Top SlideShare Presentations on Big Data, updated

REST APIs and crawling offer two different ways to gather big data presentations from SlideShare, but they provide different results and lead to a very different view of the data. We examine why and find a useful data science lesson.

By Grant Marshall, Jan 2015.

In a previous article about Most Popular Slideshare Presentations on Big Data, I analyzed the top articles about Big Data on the site. This was achieved by using Python to gather data directly from SlideShare’s API. Since then, however, it’s been pointed out that there are some slideshares about big data that are clearly very important that were excluded.

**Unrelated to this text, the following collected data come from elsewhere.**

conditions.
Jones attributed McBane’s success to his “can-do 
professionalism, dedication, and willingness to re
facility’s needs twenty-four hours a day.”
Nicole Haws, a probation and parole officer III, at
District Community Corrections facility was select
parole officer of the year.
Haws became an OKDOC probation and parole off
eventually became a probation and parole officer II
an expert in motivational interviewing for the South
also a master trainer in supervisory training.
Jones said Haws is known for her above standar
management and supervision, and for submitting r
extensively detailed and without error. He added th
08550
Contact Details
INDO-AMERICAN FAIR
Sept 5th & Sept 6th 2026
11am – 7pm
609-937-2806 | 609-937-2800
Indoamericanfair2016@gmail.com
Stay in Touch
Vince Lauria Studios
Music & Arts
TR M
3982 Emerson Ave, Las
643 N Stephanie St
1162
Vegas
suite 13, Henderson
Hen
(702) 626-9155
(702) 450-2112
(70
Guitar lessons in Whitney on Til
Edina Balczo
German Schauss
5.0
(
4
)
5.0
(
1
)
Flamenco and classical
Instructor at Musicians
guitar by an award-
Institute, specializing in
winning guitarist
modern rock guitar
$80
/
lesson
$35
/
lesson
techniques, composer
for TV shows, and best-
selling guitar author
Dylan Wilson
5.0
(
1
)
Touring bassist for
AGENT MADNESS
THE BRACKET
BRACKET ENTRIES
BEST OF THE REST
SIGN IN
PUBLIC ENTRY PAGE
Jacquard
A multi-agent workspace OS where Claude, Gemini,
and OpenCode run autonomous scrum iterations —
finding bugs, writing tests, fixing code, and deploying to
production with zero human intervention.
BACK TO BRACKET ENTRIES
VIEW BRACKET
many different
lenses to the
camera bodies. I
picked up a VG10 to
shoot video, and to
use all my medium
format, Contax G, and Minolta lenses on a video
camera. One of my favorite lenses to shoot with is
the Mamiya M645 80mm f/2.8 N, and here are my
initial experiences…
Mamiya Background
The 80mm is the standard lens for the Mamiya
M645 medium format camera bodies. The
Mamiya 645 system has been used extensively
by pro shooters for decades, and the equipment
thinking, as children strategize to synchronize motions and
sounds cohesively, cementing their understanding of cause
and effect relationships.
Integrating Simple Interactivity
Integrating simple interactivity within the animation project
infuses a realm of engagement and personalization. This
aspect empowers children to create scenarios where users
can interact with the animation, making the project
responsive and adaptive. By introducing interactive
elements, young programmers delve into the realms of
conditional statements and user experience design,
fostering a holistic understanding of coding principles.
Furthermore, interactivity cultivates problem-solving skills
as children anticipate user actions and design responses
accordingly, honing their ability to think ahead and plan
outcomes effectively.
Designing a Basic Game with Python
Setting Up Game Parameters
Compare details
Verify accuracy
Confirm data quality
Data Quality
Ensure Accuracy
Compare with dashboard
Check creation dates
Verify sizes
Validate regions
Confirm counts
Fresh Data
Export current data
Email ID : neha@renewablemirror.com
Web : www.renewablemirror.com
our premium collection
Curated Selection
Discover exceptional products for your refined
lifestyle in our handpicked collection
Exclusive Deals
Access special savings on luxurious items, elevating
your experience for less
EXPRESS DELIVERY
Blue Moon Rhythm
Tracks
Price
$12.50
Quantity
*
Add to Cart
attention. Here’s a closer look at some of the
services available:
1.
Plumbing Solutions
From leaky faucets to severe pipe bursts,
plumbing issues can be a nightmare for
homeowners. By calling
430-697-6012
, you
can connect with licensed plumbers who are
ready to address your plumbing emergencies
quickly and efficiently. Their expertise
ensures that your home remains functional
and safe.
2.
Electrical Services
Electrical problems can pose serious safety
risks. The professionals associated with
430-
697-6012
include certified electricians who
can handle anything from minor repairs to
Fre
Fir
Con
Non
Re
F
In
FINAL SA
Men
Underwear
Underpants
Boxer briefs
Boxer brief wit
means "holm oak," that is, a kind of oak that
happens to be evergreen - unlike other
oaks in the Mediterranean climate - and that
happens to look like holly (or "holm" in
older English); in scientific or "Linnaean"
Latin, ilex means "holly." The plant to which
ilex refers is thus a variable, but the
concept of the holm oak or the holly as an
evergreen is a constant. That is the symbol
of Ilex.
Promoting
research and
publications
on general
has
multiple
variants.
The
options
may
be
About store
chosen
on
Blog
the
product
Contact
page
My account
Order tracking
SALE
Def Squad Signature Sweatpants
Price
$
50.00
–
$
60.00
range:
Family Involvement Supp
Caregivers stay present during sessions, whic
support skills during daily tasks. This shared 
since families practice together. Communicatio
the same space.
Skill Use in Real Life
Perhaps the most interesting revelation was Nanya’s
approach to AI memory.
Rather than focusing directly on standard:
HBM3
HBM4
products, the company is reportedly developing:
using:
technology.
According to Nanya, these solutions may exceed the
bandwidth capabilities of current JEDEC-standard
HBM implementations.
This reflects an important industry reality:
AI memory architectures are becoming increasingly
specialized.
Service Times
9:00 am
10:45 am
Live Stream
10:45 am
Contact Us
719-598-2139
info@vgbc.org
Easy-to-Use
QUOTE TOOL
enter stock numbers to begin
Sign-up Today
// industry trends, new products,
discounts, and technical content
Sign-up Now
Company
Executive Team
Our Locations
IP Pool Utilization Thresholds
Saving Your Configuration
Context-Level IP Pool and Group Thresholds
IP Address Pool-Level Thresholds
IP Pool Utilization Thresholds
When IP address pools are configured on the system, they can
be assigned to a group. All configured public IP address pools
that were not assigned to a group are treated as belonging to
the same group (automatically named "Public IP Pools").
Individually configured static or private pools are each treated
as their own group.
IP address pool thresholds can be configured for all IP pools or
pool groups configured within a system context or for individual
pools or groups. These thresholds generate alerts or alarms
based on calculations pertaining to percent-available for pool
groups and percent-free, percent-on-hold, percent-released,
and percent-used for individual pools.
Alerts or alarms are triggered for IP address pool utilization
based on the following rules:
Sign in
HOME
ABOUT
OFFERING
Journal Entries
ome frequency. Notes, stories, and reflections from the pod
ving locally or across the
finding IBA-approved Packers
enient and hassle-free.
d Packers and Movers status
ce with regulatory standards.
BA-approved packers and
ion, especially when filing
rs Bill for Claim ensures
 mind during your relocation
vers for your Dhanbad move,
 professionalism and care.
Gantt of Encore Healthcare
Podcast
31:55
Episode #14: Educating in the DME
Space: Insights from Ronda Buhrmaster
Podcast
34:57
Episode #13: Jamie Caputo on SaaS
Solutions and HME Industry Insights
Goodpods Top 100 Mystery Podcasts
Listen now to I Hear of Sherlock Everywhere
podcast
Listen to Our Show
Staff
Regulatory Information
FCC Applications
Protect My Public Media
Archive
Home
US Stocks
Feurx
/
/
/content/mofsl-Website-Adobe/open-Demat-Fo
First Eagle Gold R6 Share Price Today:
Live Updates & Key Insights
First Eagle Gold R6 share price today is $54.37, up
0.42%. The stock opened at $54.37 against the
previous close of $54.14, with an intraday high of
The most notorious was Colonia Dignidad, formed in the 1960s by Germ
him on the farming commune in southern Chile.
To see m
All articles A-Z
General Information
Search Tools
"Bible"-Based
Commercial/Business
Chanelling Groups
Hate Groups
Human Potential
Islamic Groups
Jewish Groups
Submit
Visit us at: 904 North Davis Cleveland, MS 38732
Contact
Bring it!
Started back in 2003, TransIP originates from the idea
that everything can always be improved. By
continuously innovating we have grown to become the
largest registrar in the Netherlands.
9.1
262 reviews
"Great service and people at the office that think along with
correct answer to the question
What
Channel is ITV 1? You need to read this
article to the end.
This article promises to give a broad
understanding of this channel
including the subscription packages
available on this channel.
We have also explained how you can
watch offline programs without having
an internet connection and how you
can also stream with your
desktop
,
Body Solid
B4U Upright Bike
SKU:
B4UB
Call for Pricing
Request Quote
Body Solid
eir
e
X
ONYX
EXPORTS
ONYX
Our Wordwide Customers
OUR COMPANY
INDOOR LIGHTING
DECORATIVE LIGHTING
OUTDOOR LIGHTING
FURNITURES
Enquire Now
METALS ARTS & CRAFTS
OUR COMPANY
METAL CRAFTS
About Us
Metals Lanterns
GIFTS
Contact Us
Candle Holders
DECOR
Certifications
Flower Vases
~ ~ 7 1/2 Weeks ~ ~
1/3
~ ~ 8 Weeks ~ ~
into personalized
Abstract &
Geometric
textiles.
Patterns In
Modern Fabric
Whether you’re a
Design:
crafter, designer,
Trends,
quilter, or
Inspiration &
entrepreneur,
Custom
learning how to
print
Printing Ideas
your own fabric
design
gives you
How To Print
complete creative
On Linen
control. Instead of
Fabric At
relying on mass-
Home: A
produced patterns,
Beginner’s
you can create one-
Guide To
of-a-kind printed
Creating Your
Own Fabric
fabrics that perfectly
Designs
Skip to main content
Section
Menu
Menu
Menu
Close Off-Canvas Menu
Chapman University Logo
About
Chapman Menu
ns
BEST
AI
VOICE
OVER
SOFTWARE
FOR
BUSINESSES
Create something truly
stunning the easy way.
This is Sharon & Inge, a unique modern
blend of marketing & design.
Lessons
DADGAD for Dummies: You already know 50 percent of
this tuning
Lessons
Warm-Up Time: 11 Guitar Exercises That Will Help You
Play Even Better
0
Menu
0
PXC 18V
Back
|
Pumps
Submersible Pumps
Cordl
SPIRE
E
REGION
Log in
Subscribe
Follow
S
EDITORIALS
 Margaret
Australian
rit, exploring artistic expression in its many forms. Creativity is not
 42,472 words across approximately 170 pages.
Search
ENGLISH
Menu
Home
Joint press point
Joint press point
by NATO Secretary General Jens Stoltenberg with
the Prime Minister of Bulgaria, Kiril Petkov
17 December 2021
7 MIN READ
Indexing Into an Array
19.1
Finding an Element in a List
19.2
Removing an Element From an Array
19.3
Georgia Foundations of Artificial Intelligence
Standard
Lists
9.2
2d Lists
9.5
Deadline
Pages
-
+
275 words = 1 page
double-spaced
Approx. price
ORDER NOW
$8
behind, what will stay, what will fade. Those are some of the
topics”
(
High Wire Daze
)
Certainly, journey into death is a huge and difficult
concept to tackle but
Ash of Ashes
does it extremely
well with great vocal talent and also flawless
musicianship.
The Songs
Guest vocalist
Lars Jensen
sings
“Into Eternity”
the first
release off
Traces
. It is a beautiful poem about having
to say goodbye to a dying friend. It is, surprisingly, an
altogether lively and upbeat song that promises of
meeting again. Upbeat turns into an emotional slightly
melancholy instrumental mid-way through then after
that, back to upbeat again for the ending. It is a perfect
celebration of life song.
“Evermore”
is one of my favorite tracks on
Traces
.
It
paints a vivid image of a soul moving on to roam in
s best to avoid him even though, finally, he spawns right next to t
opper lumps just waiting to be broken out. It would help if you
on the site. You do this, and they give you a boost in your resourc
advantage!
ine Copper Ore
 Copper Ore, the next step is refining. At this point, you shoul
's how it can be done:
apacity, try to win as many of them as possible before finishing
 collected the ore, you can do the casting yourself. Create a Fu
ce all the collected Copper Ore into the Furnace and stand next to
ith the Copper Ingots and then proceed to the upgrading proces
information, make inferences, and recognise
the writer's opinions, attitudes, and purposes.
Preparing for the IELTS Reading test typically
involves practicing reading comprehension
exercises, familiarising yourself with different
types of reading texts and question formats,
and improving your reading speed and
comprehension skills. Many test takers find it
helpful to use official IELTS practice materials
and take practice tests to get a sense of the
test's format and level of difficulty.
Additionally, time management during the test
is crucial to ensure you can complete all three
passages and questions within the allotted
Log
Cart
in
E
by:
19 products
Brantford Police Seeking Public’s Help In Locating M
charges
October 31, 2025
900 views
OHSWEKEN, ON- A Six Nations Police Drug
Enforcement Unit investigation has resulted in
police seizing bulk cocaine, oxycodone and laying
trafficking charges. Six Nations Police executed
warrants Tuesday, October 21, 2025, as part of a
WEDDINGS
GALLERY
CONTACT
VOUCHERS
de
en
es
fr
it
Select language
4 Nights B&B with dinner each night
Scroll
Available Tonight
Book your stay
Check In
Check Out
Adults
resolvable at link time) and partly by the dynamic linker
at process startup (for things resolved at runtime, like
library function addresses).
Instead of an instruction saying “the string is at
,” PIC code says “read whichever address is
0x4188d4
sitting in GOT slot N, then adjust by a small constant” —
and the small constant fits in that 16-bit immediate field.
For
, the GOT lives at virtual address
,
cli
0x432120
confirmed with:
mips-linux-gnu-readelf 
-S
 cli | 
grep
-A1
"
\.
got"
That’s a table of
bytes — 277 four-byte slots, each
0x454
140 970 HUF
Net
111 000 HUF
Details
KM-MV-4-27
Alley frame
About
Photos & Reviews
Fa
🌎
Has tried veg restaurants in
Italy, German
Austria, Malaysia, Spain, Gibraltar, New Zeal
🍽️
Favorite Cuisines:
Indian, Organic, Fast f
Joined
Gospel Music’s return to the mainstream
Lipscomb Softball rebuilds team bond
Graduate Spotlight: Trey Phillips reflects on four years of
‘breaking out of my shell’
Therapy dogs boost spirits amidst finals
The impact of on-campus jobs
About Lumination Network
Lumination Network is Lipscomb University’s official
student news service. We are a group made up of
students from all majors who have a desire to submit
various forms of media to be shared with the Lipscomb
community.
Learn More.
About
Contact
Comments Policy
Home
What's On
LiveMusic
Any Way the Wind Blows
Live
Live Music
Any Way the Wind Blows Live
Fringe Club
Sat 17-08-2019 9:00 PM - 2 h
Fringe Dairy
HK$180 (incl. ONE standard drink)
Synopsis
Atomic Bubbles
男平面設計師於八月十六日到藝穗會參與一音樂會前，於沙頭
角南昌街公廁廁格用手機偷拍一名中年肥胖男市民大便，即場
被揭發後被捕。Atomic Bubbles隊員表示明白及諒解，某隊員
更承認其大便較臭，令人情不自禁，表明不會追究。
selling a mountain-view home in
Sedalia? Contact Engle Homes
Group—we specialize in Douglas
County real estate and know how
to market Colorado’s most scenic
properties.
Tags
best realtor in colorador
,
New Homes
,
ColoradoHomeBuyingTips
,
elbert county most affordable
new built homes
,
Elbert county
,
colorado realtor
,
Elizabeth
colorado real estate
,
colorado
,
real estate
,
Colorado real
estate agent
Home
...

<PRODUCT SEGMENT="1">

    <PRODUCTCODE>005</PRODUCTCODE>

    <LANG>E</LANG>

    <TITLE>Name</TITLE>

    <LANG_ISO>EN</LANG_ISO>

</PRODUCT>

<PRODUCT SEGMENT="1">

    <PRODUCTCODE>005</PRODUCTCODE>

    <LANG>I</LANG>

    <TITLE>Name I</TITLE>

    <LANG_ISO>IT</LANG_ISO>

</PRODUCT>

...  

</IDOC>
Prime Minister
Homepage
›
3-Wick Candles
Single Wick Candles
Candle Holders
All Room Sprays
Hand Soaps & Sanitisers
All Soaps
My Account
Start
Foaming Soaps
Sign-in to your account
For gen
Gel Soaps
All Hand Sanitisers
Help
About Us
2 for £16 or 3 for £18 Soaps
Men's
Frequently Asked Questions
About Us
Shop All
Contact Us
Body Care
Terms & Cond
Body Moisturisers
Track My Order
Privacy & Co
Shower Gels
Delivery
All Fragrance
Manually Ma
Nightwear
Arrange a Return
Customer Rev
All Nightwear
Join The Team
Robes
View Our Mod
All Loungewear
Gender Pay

For example, this slideshare, What is Big Data, by Bernard Marr was not included in the previous post despite having ten times the number of views of any of the slideshares included before! So clearly, using the API to retrieve the top slideshares was missing something. But just how much do these results differ? Here are the top 15 big data presentations on slideshare, using a the Google search “big data”:

Title Username Date Views Downloads Favorites
What is Big Data? Bernard Marr 2/28/2014 205,756 4175 222
Big Data and Big Profits McKinsey on Marketing & Sales 11/26/2013 187,828 3289 360
Big Data - The 5 Vs Everyone Must Know Bernard Marr 2/28/2014 157,846 3570 251
Big Data in Real-Time at Twitter nkallen 4/19/2010 146,303 6132 665
Big Data Analytics with Hadoop Philippe Julio 10/19/2009 114,477 2399 552
Big Data - 25 Amazing Facts Everyone Should Know Bernard Marr 9/24/2014 98,858 2196 178
Big data landscape v 3.0 - Matt Turck (FirstMark) Matt Turck 5/11/2014 72,695 1786 99
Big Data and Advanced Analytics McKinsey on Marketing & Sales 7/10/2013 72,682 0 243
Big Data: The 6 Key Skills Every Business Needs Bernard Marr 11/25/2014 67,693 738 54
Big Data: The 4 Layers Everyone Must Know Bernard Marr 9/17/2014 65,122 1644 116
Big Data and advanced analytics McKinsey on Marketing & Sales 12/19/2012 62,903 2 190
Big Data Trends David Feinleib 7/24/2012 59,276 4132 219
Big data 2020 HP Software Solutions 8/12/2014 58,328 86 106
A Primer on Big Data for Business Leslie Bradshaw 3/2/2013 48,356 362 59
Big Data in Retail - Examples in Action David Pittman 1/24/2013 41,147 1,010 30

Immediately, compared to the results returned by the SlideShare API, we see these presentations have far more views. In fact, the presentation returned from the SlideShare API with the most views/day has fewer views/day than the least popular presentation returned from the Google search! There is definitely something strange going on here.

SlideShare presentations average views from Google

Figure 1: Big Data Presentation Views/Week vs. Publication Date

To understand what’s causing this difference, we must first dive into the SlideShare API. The results from the previous post were reached using these scripts (information on running them in the comments). What this does is contact the SlideShare API, request posts matching the provided query string by tag (in this case, “big data”), and return the most viewed presentations. The Google results, on the other hand, are returned from Google’s site-specific search.

So if the API is searching by tag, if we search for “big data” and the post has “big data” as a tag, we should get it right? Maybe these posts simply weren’t tagged properly? Nope! If you use SlideShare’s own API tool and search for the details of, say, “Big Data and Big Profits” by McKinsey on Marketing & Sales with “detailed” enabled, you will find this presentation does have the tag “big data”.

With this in mind, it seems the SlideShare search API doesn’t exactly return the results I’d expect. On top of this, if you choose to use the API to search by text, the results are very noisy, only being tangentially related to big data. This serves as a lesson: with the increasing availability of REST APIs to access data on the web, it’s becoming more convenient to gather data. But before you choose to use a site’s API (versus a more old-school crawler), make sure the API works as expected. Otherwise, you may miss out on data you’re interested in.